Start of Data for the task

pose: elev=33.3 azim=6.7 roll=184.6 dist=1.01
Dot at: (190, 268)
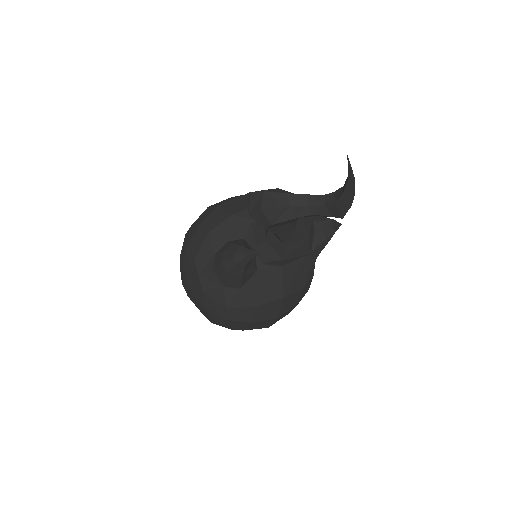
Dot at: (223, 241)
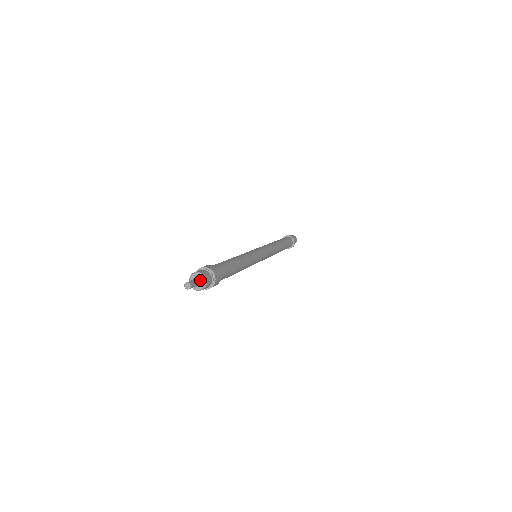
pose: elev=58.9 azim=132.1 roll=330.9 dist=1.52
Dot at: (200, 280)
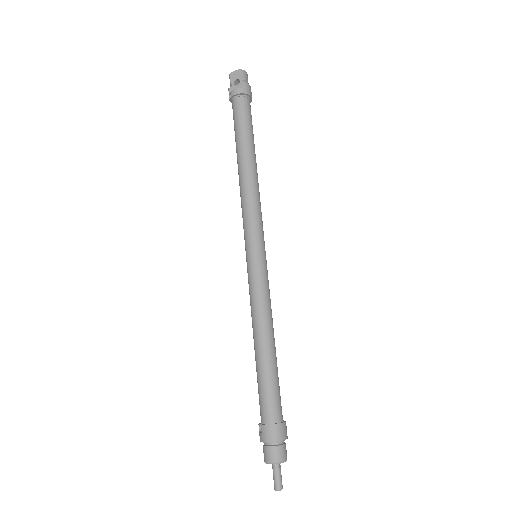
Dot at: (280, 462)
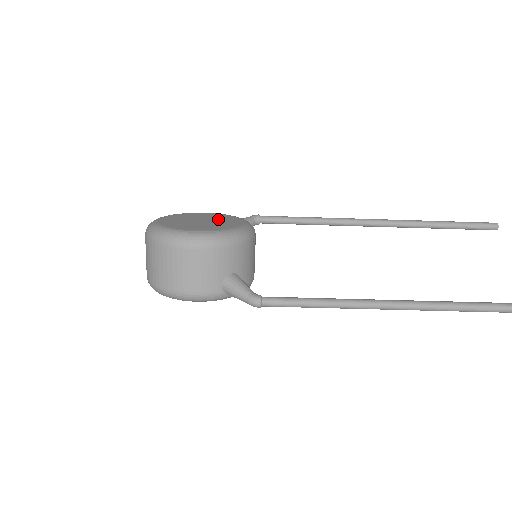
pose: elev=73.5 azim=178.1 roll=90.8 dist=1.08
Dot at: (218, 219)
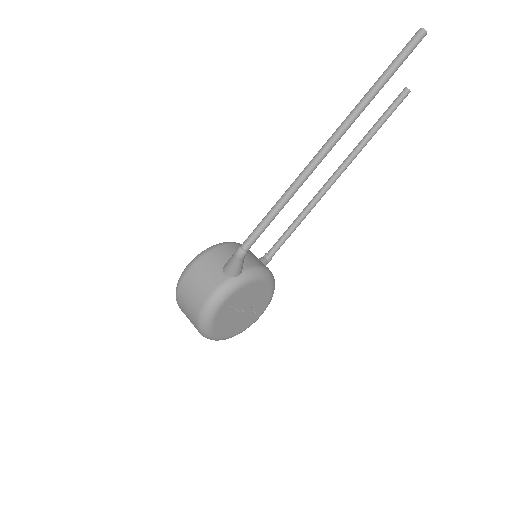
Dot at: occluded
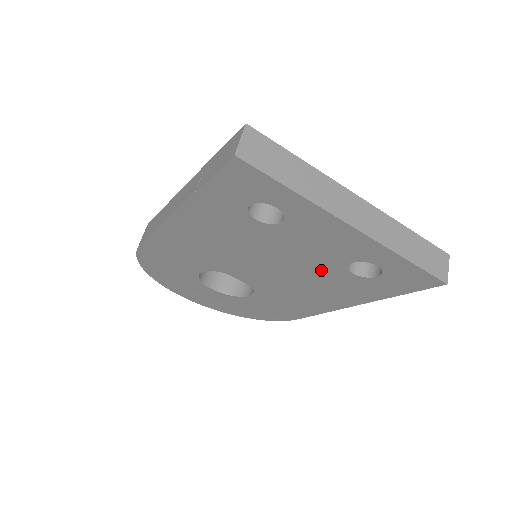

End of Data for the task

__Your task__:
Copy the lines above word for word, leaving out the pictures.

__Exercise response__:
pose: elev=33.3 azim=6.7 roll=184.6 dist=1.01
Dot at: (190, 268)
Dot at: (223, 241)
pose: elev=58.9 azim=132.1 roll=330.9 dist=1.52
Dot at: (200, 280)
Dot at: (280, 462)
pose: elev=73.5 azim=178.1 roll=90.8 dist=1.08
Dot at: (218, 219)
Dot at: occluded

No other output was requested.